More surveys in parts of the same general Deng Deng area were carried out in 2004 and 2007, this time as environmental impact studies for the proposed Lom-Pangar dam construction project which lies just to the east (Monfort et al. 2007). The survey stated that the encounter rate of both chimp and gorilla nest group sites in the area had not changed since the 2002 study. It was an

 encouraging findings underlining the support that should be given to the creation of a protected area in the location of Deng Deng. 

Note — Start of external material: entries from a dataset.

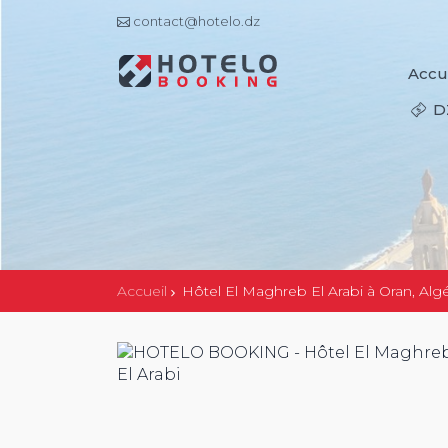
contact@hotelo.dz
Accu
D
Accueil
Hôtel El Maghreb El Arabi à Oran, Algé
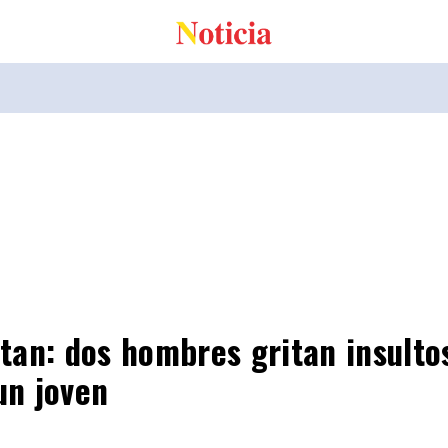
an: dos hombres gritan insulto
un joven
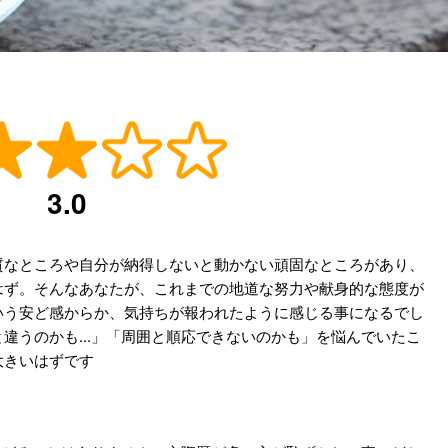
3.0
質なところや自分が納得しないと動かない頑固なところがあり、
はず。そんなあなたが、これまでの地道な努力や献身的な態度が
いう安ど感からか、気持ちが報われたように感じる事になるでし
違うのかも...」「周囲と順応できないのかも」を悩んでいたこ
大きいはずです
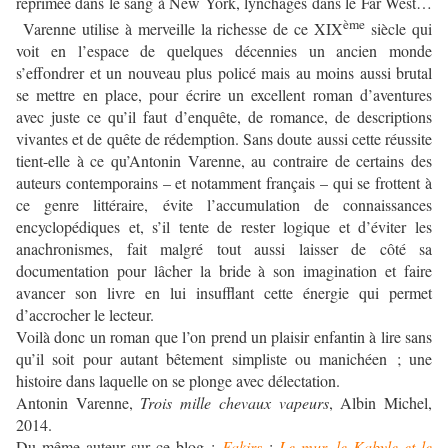
réprimée dans le sang à New York, lynchages dans le Far West…
ème
Varenne utilise à merveille la richesse de ce XIX
siècle qui
voit en l’espace de quelques décennies un ancien monde
s’effondrer et un nouveau plus policé mais au moins aussi brutal
se mettre en place, pour écrire un excellent roman d’aventures
avec juste ce qu’il faut d’enquête, de romance, de descriptions
vivantes et de quête de rédemption. Sans doute aussi cette réussite
tient-elle à ce qu’Antonin Varenne, au contraire de certains des
auteurs contemporains – et notamment français – qui se frottent à
ce genre littéraire, évite l’accumulation de connaissances
encyclopédiques et, s’il tente de rester logique et d’éviter les
anachronismes, fait malgré tout aussi laisser de côté sa
documentation pour lâcher la bride à son imagination et faire
avancer son livre en lui insufflant cette énergie qui permet
d’accrocher le lecteur.
Voilà donc un roman que l’on prend un plaisir enfantin à lire sans
qu’il soit pour autant bêtement simpliste ou manichéen ; une
histoire dans laquelle on se plonge avec délectation.
Antonin Varenne,
Trois mille chevaux vapeurs
, Albin Michel,
2014.
Du même auteur sur ce blog :
Fakirs
;
Le mur, le Kabyle et le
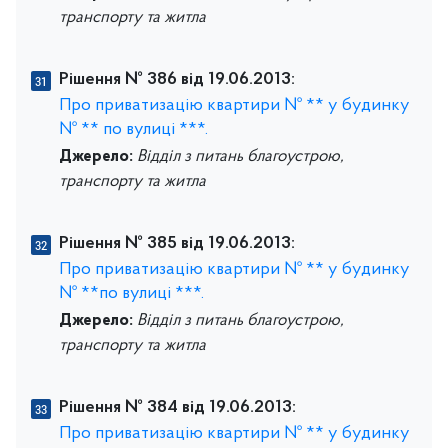
транспорту та житла
Рішення № 386 від 19.06.2013:
Про приватизацію квартири № ** у будинку
№ ** по вулиці ***.
Джерело:
Відділ з питань благоустрою,
транспорту та житла
Рішення № 385 від 19.06.2013:
Про приватизацію квартири № ** у будинку
№ **по вулиці ***.
Джерело:
Відділ з питань благоустрою,
транспорту та житла
Рішення № 384 від 19.06.2013:
Про приватизацію квартири № ** у будинку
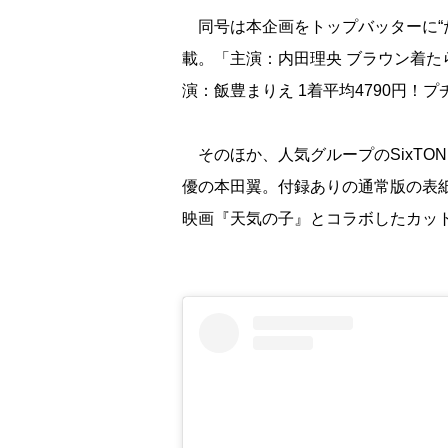
同号は本企画をトップバッターに“た
載。「主演：内田理央 ブラウン着た
演：飯豊まりえ 1着平均4790円
そのほか、人気グループのSixTON
優の本田翼。付録ありの通常版の表
映画『天気の子』とコラボしたカッ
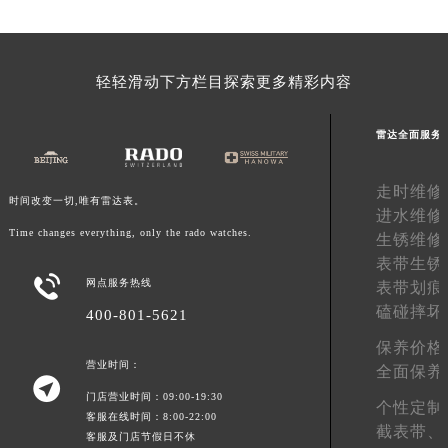
广东省茂名市电白区水东街道迎宾大道雷达售后服务中心（需提前预约）
广东省梅州市梅江区金燕大道雷达售后服务中心（需提前预约）
广东省清远市清城区湖西路雷达售后服务中心（需提前预约）
轻轻滑动下方栏目探索更多精彩内容
广东省汕头市龙湖区长平路雷达售后服务中心（需提前预约）
广东省汕尾市城区香洲街道园林社区翠园街雷达售后服务中心（需提前预约）
雷达全面服务
广东省韶关市武江区芙蓉新区与老城中心交汇处雷达售后服务中心（需提前预约）
广东省深圳市罗湖区深南东路5001号华润大厦17层1701室雷达售后服务中心（需提前预约）
走时维修
广东省阳江市江城区东风一路雷达售后服务中心（需提前预约）
时间改变一切,唯有雷达表。
进水维修
广东省云浮市云城区金山路雷达售后服务中心（需提前预约）
Time changes everything, only the rado watches.
生锈维修
广东省湛江市赤坎区观海北路雷达售后服务中心（需提前预约）
表带生锈

广东省肇庆市端州区信安大道与砚都大道交汇处雷达售后服务中心（需提前预约）
网点服务热线
表带划痕
广西壮族自治区百色市右江区中山二路雷达售后服务中心（需提前预约）
磕碰摔坏
400-801-5621
广西壮族自治区北海市海城区北京路雷达售后服务中心（需提前预约）
保养价格
营业时间：
广西壮族自治区崇左市江州区石景林街道友谊大道与丽川路交汇处雷达售后服务中心（需提前预约）
全面保养

广西壮族自治区防城港市港口区金花茶大道雷达售后服务中心（需提前预约）
门店营业时间：09:00-19:30
个性定制
客服在线时间：8:00-22:00
广西壮族自治区贵港市港北区港城街道布山大道与仙衣路交叉口雷达售后服务中心（需提前预约）
截表带、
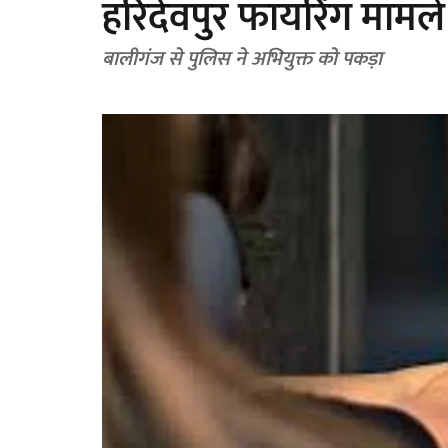
हरिदेवपुर फायरिंग मामले 
बालीगंज से पुलिस ने अभियुक्त को पकड़ा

A comprehensive study of all of the available likely forests that could be reasonably gazetted as a protected area was then carried out by WCS in 2008 (Maisels et al. 2009). The purpose of the study was to draw up suggestions for both the exact location of the most important areas for great apes (especially gorillas) and the type of management that should be carried out there. The results helped to locate where the main populations of gorillas resided. 

A survey was conducted in early 2010 covering roughly half of the Deng Deng Forest. It was then that “Décret No 2010/0482 pm du 18 Mars 2010 portant crécrécr action du Parc National du Deng Deng” was signed by the Prime Minister protecting an area covering 523 km2.